His withering reviews of the Fox teen soap “The O.C.” and the Washington-set CBS crime drama “The District” were repaid in unkind by the shows’s respective writers: In the first, an incontinent hospital patient was named in Mr. Shales’s dishonor; in the second, the main character instructs his puppy to urinate on a review by Mr. Shales.
“I think all the other TV critics are going to be jealous, and they probably are,” he later joked to late-night host Conan O’Brien. “Because being trashed by a TV show that you trashed I guess is some sort of an honor.”
“It sounds all very sick to me,” O’Brien quipped.
Mr. Shales’s view of O’Brien had once been dim, calling him a “fidgety marionette [with] dark, beady little eyes like a rabbit” presiding over an “hour of aimless dawdle masquerading as a TV program.”

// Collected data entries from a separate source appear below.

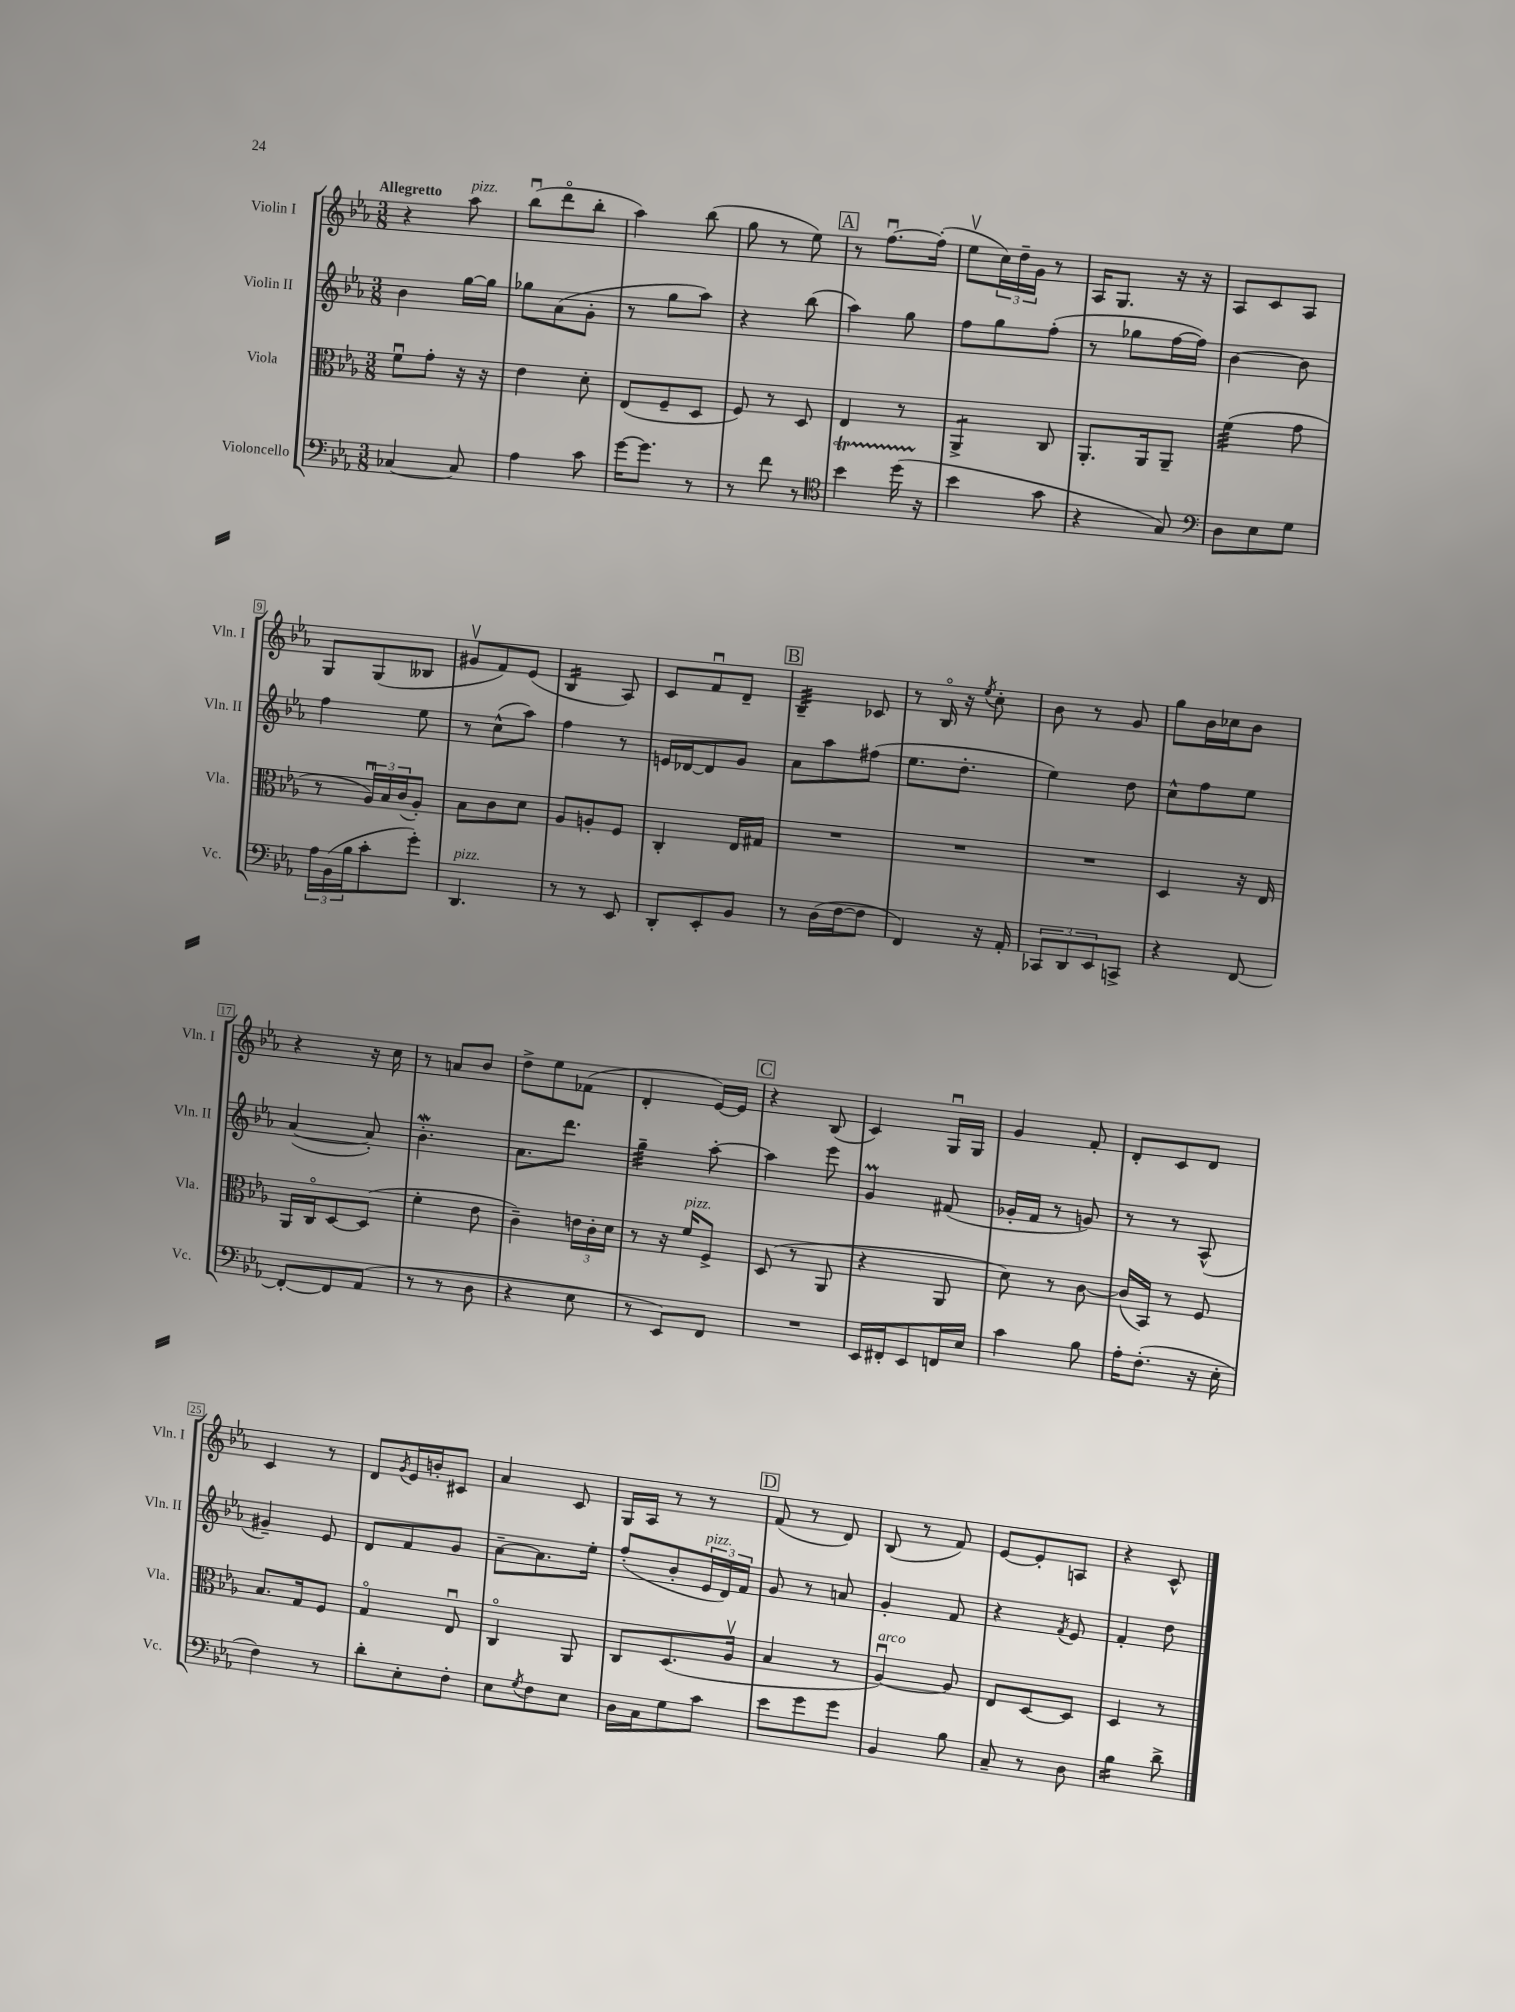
<<
\new StaffGroup <<
\new Staff = "s0" \with { instrumentName = "Violin I" shortInstrumentName = "Vln. I" } {
    \clef treble \key ees \major \numericTimeSignature \time 3/8 \tempo "Allegretto"
    r4 aes''8^\markup { \italic "pizz." } |
    bes''8\downbow( d'''8\flageolet bes''8-. |
    aes''4) bes''8( |
    g''8 r8 ees''8) |
    \mark \markup { \box "A" } r8 f''8.~\downbow f''16-.( |
    ees''8\upbow \tuplet 3/2 { c''16) d''16-- g'16 } r8 |
    aes16 g8. r16 r16 |
    aes8 c'8 aes8 |
    g8 g8( beses8 |
    gis'8\upbow f'8) ees'8( |
    bes4:16 aes8) |
    c'8 f'8\downbow d'8-- |
    \mark \markup { \box "B" } bes4:32-- ces'8 |
    r8 bes16\flageolet r16 \acciaccatura { ees''8 } c''8-. |
    bes'8 r8 g'8 |
    g''8 bes'16 ces''16 bes'8 |
    r4 r16 c''16 |
    r8 a'8 bes'8 |
    d''8-> ees''8 fes'8( |
    d'4-. ees'16~) ees'16 |
    \mark \markup { \box "C" } r4 bes8( |
    c'4) g16\downbow g16 |
    g'4 f'8-. |
    d'8-. c'8 d'8 |
    c'4 r8 |
    d'8 \acciaccatura { g'8 } ees'16 b'16-. cis'8 |
    aes'4 c'8 |
    g16 aes16 r8 r8 |
    \mark \markup { \box "D" } f'8( r8 d'8) |
    bes8( r8 f'8) |
    ees'8~ ees'8-. a8 |
    r4 c'8-^ \bar "|." |
}
\new Staff = "s1" \with { instrumentName = "Violin II" shortInstrumentName = "Vln. II" } {
    \clef treble \key ees \major \numericTimeSignature \time 3/8
    bes'4 g''16~ g''16 |
    ges''8 aes'8( g'8-. |
    r8 g''8 aes''8) |
    r4 bes''8( |
    \mark \markup { \box "A" } aes''4) g''8 |
    f''8 g''8 f''8-.( |
    r8 ges''8 f''16~ f''16) |
    bes'4~ bes'8 |
    f''4 ees''8 |
    r8 c''8-^( aes''8) |
    f''4 r8 |
    e'16 des'16~ des'8 g'8 |
    \mark \markup { \box "B" } aes'8 aes''8 fis''8( |
    ees''8. d''8.-. |
    ees''4) d''8 |
    c''8-^ f''8 ees''8 |
    aes'4~( aes'8-.) |
    bes'4.-.\mordent |
    aes'8. d'''8. |
    g''4:32-- aes''8~-. |
    \mark \markup { \box "C" } aes''4 ees'''8 |
    g'4\prall fis'8( |
    ges'16-. f'16 r8 g'8) |
    r8 r8 aes8-^( |
    gis'4--) ees'8 |
    d'8 f'8 g'8 |
    aes'8~-- aes'8. ees''16-. |
    f''8-.( bes'8-. \tuplet 3/2 { ees'16^\markup { \italic "pizz." } d'16) f'16 } |
    \mark \markup { \box "D" } g'8 r8 a'8 |
    g'4-. f'8 |
    r4 \acciaccatura { f'8 } ees'8 |
    f'4-. d''8 \bar "|." |
}
\new Staff = "s2" \with { instrumentName = "Viola" shortInstrumentName = "Vla." } {
    \clef alto \key ees \major \numericTimeSignature \time 3/8
    f'8\downbow g'8-. r16 r16 |
    ees'4 d'8-. |
    ees8( f8-- d8 |
    f8) r8 d8 |
    \mark \markup { \box "A" } ees4 r8 |
    aes,4:8-> c8 |
    aes,8.-. aes,16 aes,8-- |
    f'4:32( g'8 |
    r8 \tuplet 3/2 { aes16\downbow) bes16 c'16( } aes8-.) |
    bes8 c'8 d'8 |
    aes8 a8-. f8 |
    c4-. ees16 gis16 |
    \mark \markup { \box "B" } R4. |
    R4. |
    R4. |
    d4 r16 ees16 |
    aes,16 c16\flageolet d8~ d8( |
    f'4-. ees'8 |
    c'4--) \tuplet 3/2 { e'16 c'16-. d'16 } |
    r8 r16 f'16^\markup { \italic "pizz." } f8-> |
    \mark \markup { \box "C" } d8( r8 aes,8 |
    r4 aes,8 |
    d'8) r8 c'8~ |
    c'16( bes,16) r8 f8 |
    bes8. g16 f8 |
    g4\flageolet ees8\downbow |
    c4\flageolet aes,8 |
    c8 d8.( aes16\upbow |
    \mark \markup { \box "D" } bes4 r8 |
    aes4~\downbow^\markup { \italic "arco" }) aes8 |
    ees8 d8~ d8 |
    d4 r8 \bar "|." |
}
\new Staff = "s3" \with { instrumentName = "Violoncello" shortInstrumentName = "Vc." } {
    \clef bass \key ees \major \numericTimeSignature \time 3/8
    ces4~ ces8 |
    aes4 c'8 |
    g'16~ g'8. r8 |
    r8 f'8 r8 |
    \mark \markup { \box "A" } \clef tenor bes'4\startTrillSpan d''16( r16\stopTrillSpan |
    bes'4 g'8 |
    r4 g8) |
    \clef bass d8 ees8 g8 |
    \tuplet 3/2 { aes16 bes,16( bes16 } c'8-. g'8-.) |
    d,4.^\markup { \italic "pizz." } |
    r8 r8 ees,8 |
    d,8-. ees,8-. bes,8 |
    \mark \markup { \box "B" } r8 d16( f16~ f8 |
    f,4) r16 aes,16-. |
    \tuplet 3/2 { ces,8 d,8 ees,8 } c,8-> |
    r4 f,8~ |
    f,8~-. f,8 aes,8( |
    r8 r8 d8 |
    r4 ees8 |
    r8 ees,8) f,8 |
    \mark \markup { \box "C" } R4. |
    ees,16 fis,16-. ees,8 f,16 ees16 |
    c'4 bes8 |
    aes16-. f8.-.( r16 ees16-. |
    f4) r8 |
    d'8-. ees8-. f8-. |
    ees8 \acciaccatura { g8 } f8 ees8 |
    d16 c16 g8 c'8 |
    \mark \markup { \box "D" } ees'8 g'8 g'8 |
    bes,4 bes8 |
    c8-- r8 d8 |
    bes4:16 d'8-> \bar "|." |
}
>>
>>
\layout { \context { \Score \override BarNumber.stencil = #(make-stencil-boxer 0.1 0.3 ly:text-interface::print) } }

In time, Mr. Shales came to revise his evaluation of O’Brien, praising his modesty, self-effacement and intelligence, and even consented to appear on his program in 2003, reviewing it in real time and saying that the only low point that evening was the presence of a “tired old television critic.”
Mr. Shales took a buyout from The Post in 2006 and remained on contract for another four years before being, in his view, unceremoniously edged out because of a salary of about $400,000 per year.
In addition to his work for The Post, he wrote for TelevisionWeek, Huffington Post (now the HuffPost) and Roger Ebert’s website about film and television. His books included “Live From New York: An Uncensored History of Saturday Night Live” (2002) and “Those Guys Have All the Fun: Inside the World of ESPN” (2011), both oral histories written with journalist James Andrew Miller.
For all the gregariousness of his writing style and his deep well of industry sources, Mr. Shales did not consider the newsroom a welcoming place and mostly kept a social distance from colleagues. He once described himself as an M&Ms addict, and he struggled with his weight for much of his life. He never married and had no immediate survivors.
Mr. Shales spent his career in a high profile but eternally frustrating job. His hope of finding originality, risk-taking and even beauty in the TV industry was often dashed. But he forged on, as a matter of faith in a medium he fundamentally adored. As he explained in an online Post chat in 2007, “I still have a foolish faith that TV will get better before it gets worse, and then if it gets worse it will get better again.”